Today is the first anniversary of the death of Terri Schiavo, a young woman whose vegetative condition divided the nation in the final weeks of her life. Some of us activists tried to tell her story, but it was generally countered with her husband’s account of her last wishes. Never mind that this “husband” had been living with another woman since shortly after Terri’s accident and had fathered two children with this girlfriend while apparently spending large sums of money intended for Terri’s care.
After weeks of protests, news conferences, press releases, and federal legislation, we took part in a national death watch that lasted thirteen days. Many of us felt guilty every time we took a drink of water during those days because we knew that Terri couldn’t even have ice chips. One of her last visitors told me of the frustration experienced upon realizing that the closest Terri could get to water was the water keeping her flowers fresh. In a sense, her flowers had more care than she did.
And still we didn’t get the point across to mainstream America. Much confusion was created by the various experts who used words like “life support” when Terri was only assisted by a feeding tube.
Five months after Terri’s death, Just Like Heaven (a sleeper of a chick flick) was released. After overcoming the title, the movie poster, and — for some — the dislike for actor Mark Ruffalo, it turns out that the film effectively communicated the value of a human life that was lived as Terri lived hers for more than a decade.
Granted, it wasn’t until the film made it to DVD that I overcame the initial obstacles. (There weren’t any new episodes of Law and Order the night that I rented the movie.)
The film tells the story of Elizabeth (Reese Witherspoon), a young doctor who’s aiming for a promotion to attending physician. On her way to an almost mandatory blind date set up by her older sister, she has a terrible car accident.
Flash forward three months. David (Mark Ruffalo) sublets a furnished apartment with a great view of the San Francisco Bay. David has a recent drinking problem, which becomes temporarily exacerbated by a “petite blonde control freak” otherwise known as Elizabeth’s spirit. He’s the only one who can see her.

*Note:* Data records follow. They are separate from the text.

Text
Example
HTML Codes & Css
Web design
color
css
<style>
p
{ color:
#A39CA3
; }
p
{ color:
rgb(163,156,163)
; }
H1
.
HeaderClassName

She has come back to her apartment, which is the one David has sublet, but she doesn’t realize this and thinks he’s a derelict who has decided to camp out in her home.
In an effort to make Elizabeth go away or perhaps to make his drinking problem look less serious, David goes to an occult bookstore where he meets Daryl (Jon Heder of Napoleon Dynamite fame). Daryl works in the bookstore because he has a gift for sensing spirits.
As his efforts to get rid of Elizabeth intensify — and repeatedly fail — David invites Daryl to the apartment. Daryl senses the presence of Elizabeth’s spirit and suggests to David that he move because Elizabeth is “one of the most alive spirits I’ve seen. She’s not dead.”
And so begins the quest to discover who and what Elizabeth is. A series of events jog her memory so that she recalls the accident and her life as a workaholic doctor with no life of her own. She also learns that her body has been in a coma for three months.
BY THIS POINT, A BIT OF ROMANTIC tension has developed between David and Elizabeth. Upon seeing her vegetative body, the reality of her condition overwhelms Elizabeth. David comments out, “It’s way better than [being] dead,” but she sees little reason to have David’s hope.
She looks at a bedside monitor and says, “The monitor doesn’t agree.” David responds, “Machines don’t know everything.” But Elizabeth struggles, “Everything in my training tells me they do.” David trumps her by asking, “Then how are we having this conversation?” She can only respond, “I don’t know.”
The challenge to reunite her spirit with her body intensifies when the hospital decides to remove life support because she had signed a release requesting to be removed from life support in the event that she might be in a vegetative state. Elizabeth’s spirit protests, “That was before. I’m completely for it now!” But only David can hear or see her.
And so the drama unfolds, raising questions about life choices. Do we live to work or work to live? Have we duped ourselves with an excess of empirical knowledge that allows no room for knowledge that can’t be “scientifically” demonstrated?